A doutrina Marcelo
Em janeiro, seremos novamente chamados a votar. Talvez seja hora de deixarmos de encarar as eleições presidenciais como concursos de mera popularidade ou simpatia.
Dentro de poucos meses, a década de Marcelo chegará ao fim. Chegou a Belém com epíteto de popular, o Presidente dos afetos, sincero nos abraços. Marselfie tornou-se vocábulo e aplicação de telemóvel e a presidência, depois de 10 anos de Cavaco, parecia ter voltado ao povo. A estabilidade era o mote e a relação próxima com António Costa foi o motor para a conseguir.
Fracassado o objetivo de bater os 70% da reeleição de Soares, o segundo mandato trouxe-nos um Presidente manifestamente diferente. A presidência popular fechou-se em Belém, a relação com Costa arrefeceu e a estabilidade tão apregoada durante a campanha da reeleição, em menos de 1 ano, deixou de existir.
Logo em 2021, com uma crise orçamental à vista, antevendo que as autárquicas seriam duras para o PCP, Marcelo avisou que um chumbo do OE levar-nos-ia a eleições. Nunca tendo acontecido em 50 anos de democracia, o constitucionalista Presidente tinha uma oportunidade de criar jurisprudência política. E criou. Diabolizando os duodécimos, irresponsabilizando os partidos da geringonça e ignorando o mandato parlamentar dos deputados eleitos, mandou o país para legislativas antecipadas.
Seguiu-se a maioria absoluta. É certo e sabido que ninguém esperava aquele resultado, mas Marcelo, antevendo que o seu papel estava a mudar, avisou que nunca abdicaria do poder da dissolução. Talvez sem imaginar a quantidade de vezes que o viria a utilizar. Ia sucessivamente avisando que mantinha o poder, e quando a relação com Costa conheceu um novo fundo, a oportunidade apareceu. O Presidente voltava a dar um forte chega para lá ao parlamentarismo, ignorou a doutrina de Sampaio e, como tinha prometido, tornou a maioria um resultado de um homem só.
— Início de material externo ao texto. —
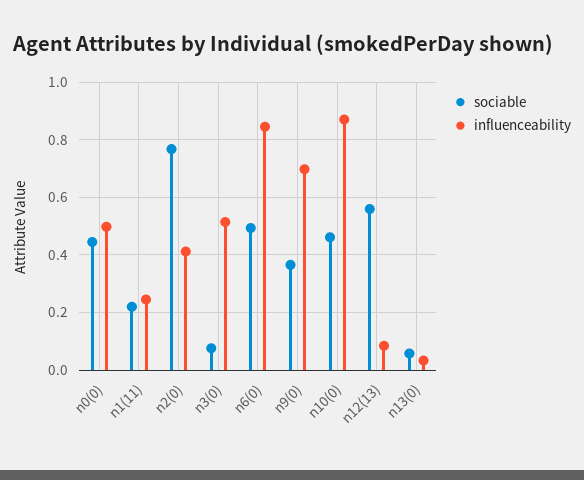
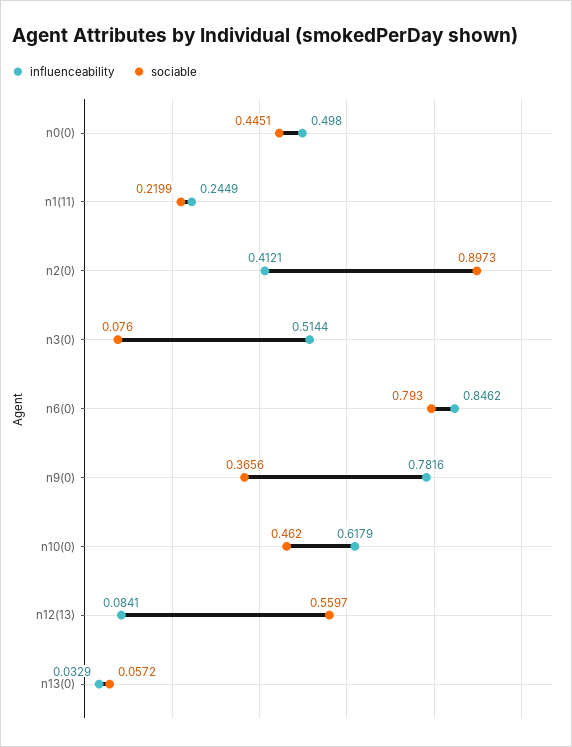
sociable, n2(0): 0.775 -> 0.8973
sociable, n6(0): 0.5 -> 0.793
influenceability, n9(0): 0.7 -> 0.7816
influenceability, n10(0): 0.875 -> 0.6179

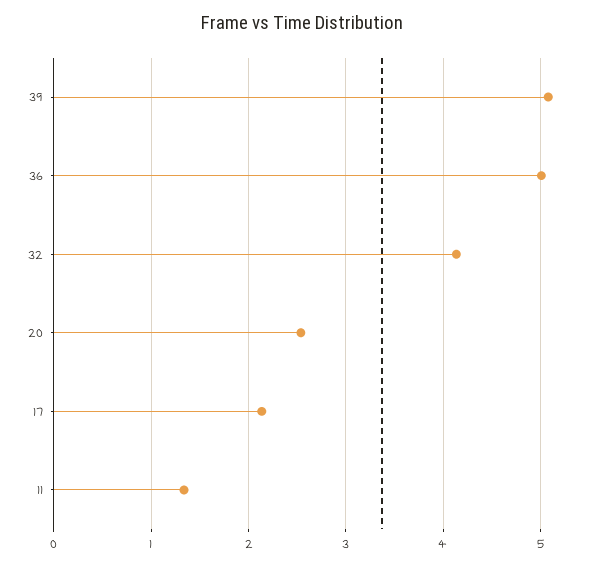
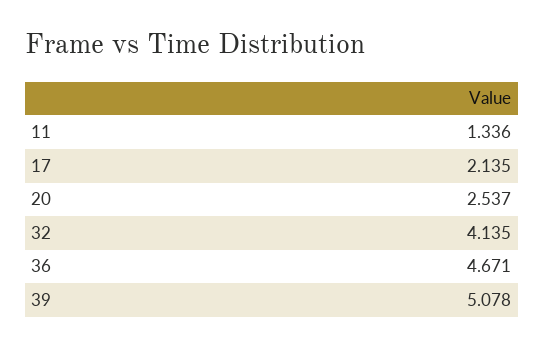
36: 5 -> 4.671

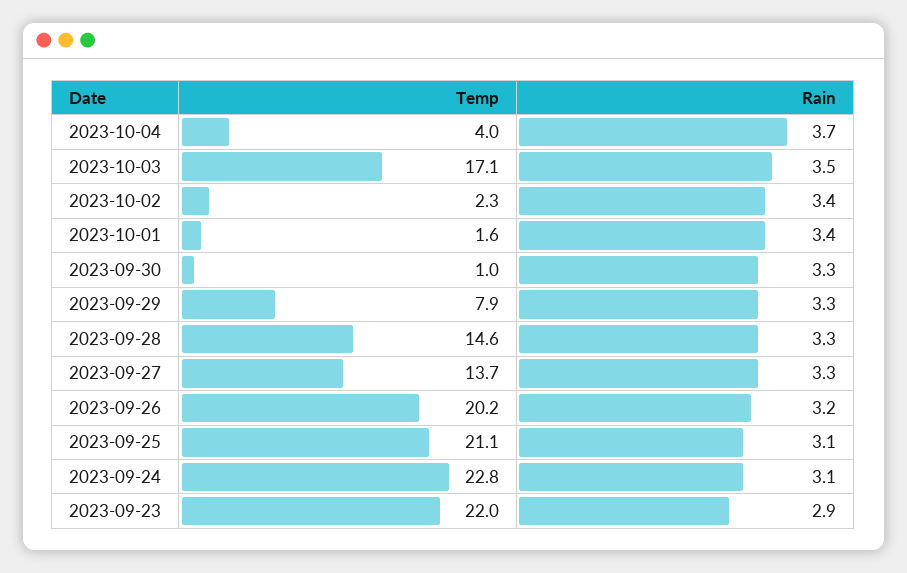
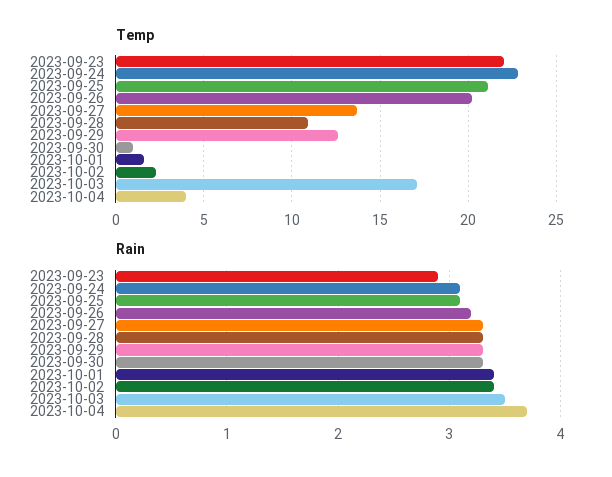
Temp, 2023-09-29: 7.9 -> 12.5
Temp, 2023-09-28: 14.6 -> 11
Para além disto, dissolveu a AR dos Açores uma vez, depois de um Orçamento chumbado, e a da Madeira já soma duas dissoluções – uma das quais, de constitucionalidade duvidosa.
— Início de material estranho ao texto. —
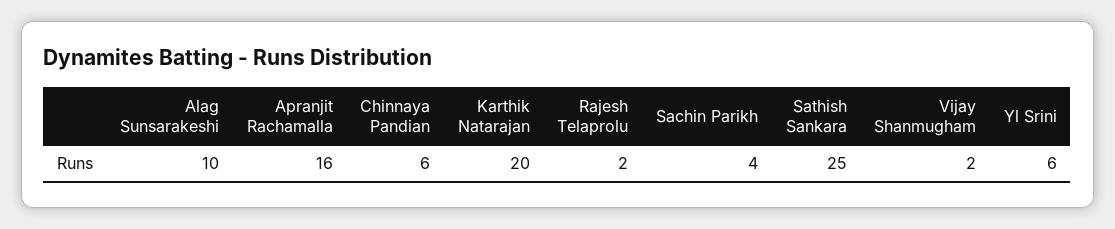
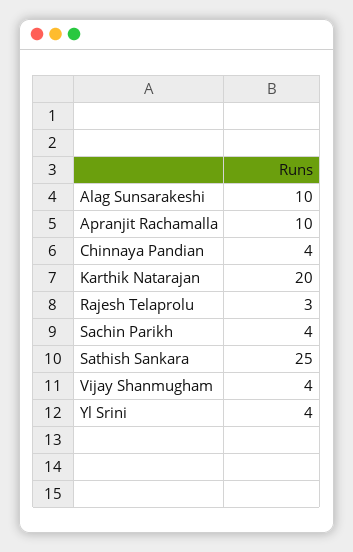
Apranjit Rachamalla: 16 -> 10
Chinnaya Pandian: 6 -> 4
Rajesh Telaprolu: 2 -> 3
Vijay Shanmugham: 2 -> 4
Yl Srini: 6 -> 4

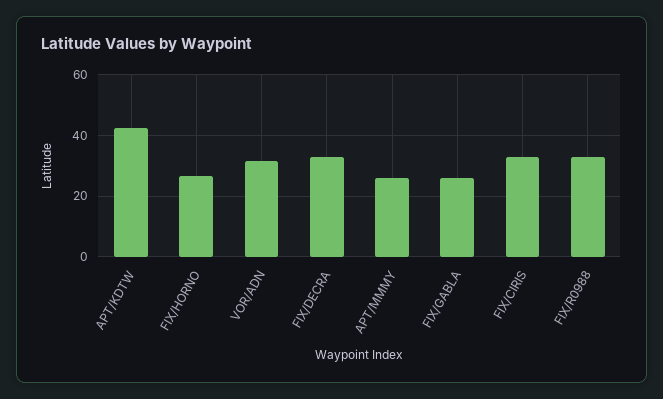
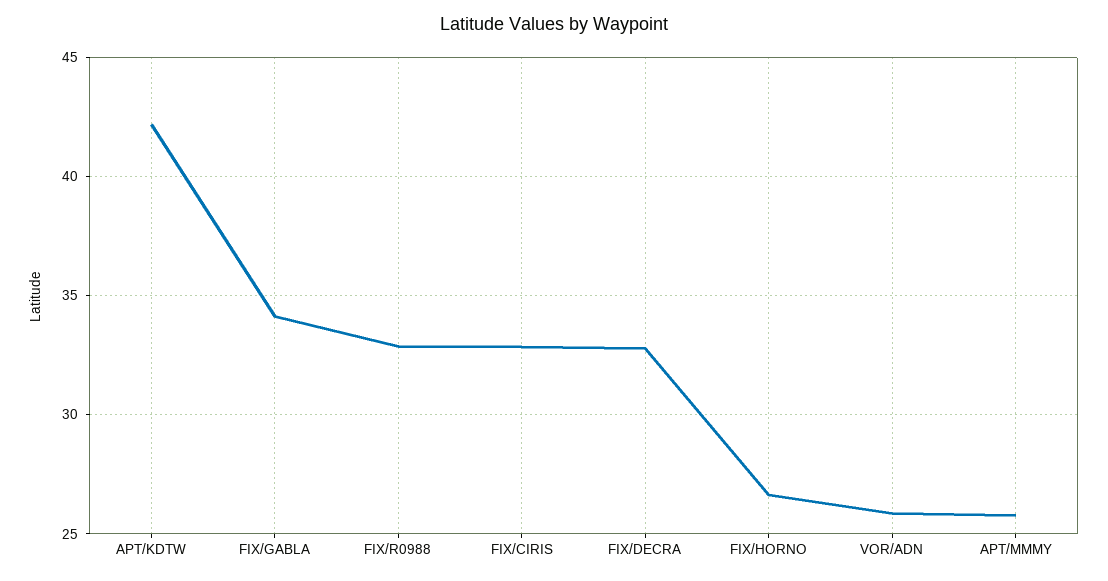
VOR/ADN: 32 -> 26
FIX/GABLA: 26 -> 34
Chegados agora à terceira dissolução da Assembleia da República, é evidente que temos de perguntar – É Marcelo responsável pela instabilidade? Pelo menos, agente principal é. Enquanto tentava estar no meio do regime, enquanto tentava que a sua popularidade servisse para que nada se passasse sem ele, permitiu um esvaziamento total do cargo que prometeu defender. Recusou outras ferramentas que a Constituição lhe dava, por se cingir a uma visão profundamente restritiva dos seus poderes. Quando um exército restringe o seu armamento à bomba nuclear, fica sem raio de ação numa variedade ampla de situações que não a justificam.
Não, não acho que Marcelo seja responsável por esta crise, nem creio que tivesse outra alternativa que não a dissolução. Penso, no entanto, que Marcelo, que começou beijoqueiro, acabou dissolvente. Ao tentar estabilizar o regime, tomando o papel de seu ator central, terminou responsável por uma doutrina que mais do que limitar os poderes presidenciais, os restringe a mero Truman da vida política portuguesa. Marcelo diminuiu Belém a um simples portador da bomba.
O Presidente tornou banal a sua palavra e viu-se obrigado, neste final de mandato, a gerir silêncios, ao invés da magistratura de influência. Para se tentar colocar no âmago do regime foram várias as estocadas que deu no parlamentarismo. A dissolução do Parlamento em caso de chumbo da proposta de OE e a redução das eleições a escolhas diretas de Primeiros-Ministros disso são exemplos. A visão foi sempre esta: restringir a independência, autonomia e responsabilidade dos deputados.
Em janeiro, seremos novamente chamados a votar. Talvez seja hora de deixarmos de encarar as eleições presidenciais como concursos de mera popularidade ou simpatia. Hoje, talvez como nunca desde ‘76, ouvirmos a interpretação que os candidatos fazem dos poderes constitucionais da presidência é fulcral. Nestes anos de instabilidade que podemos estar para viver vai ser vital que Belém, mais do que um ator, seja um árbitro. Um árbitro que não reduza a sua ação ao cartão vermelho. Dar posse a líderes que não tenham sido sufragados, como Marcelo o entende, pode ser um elemento crucial do papel presidencial. Tão ou mais importante do que evitar criar novos cenários de dissolução.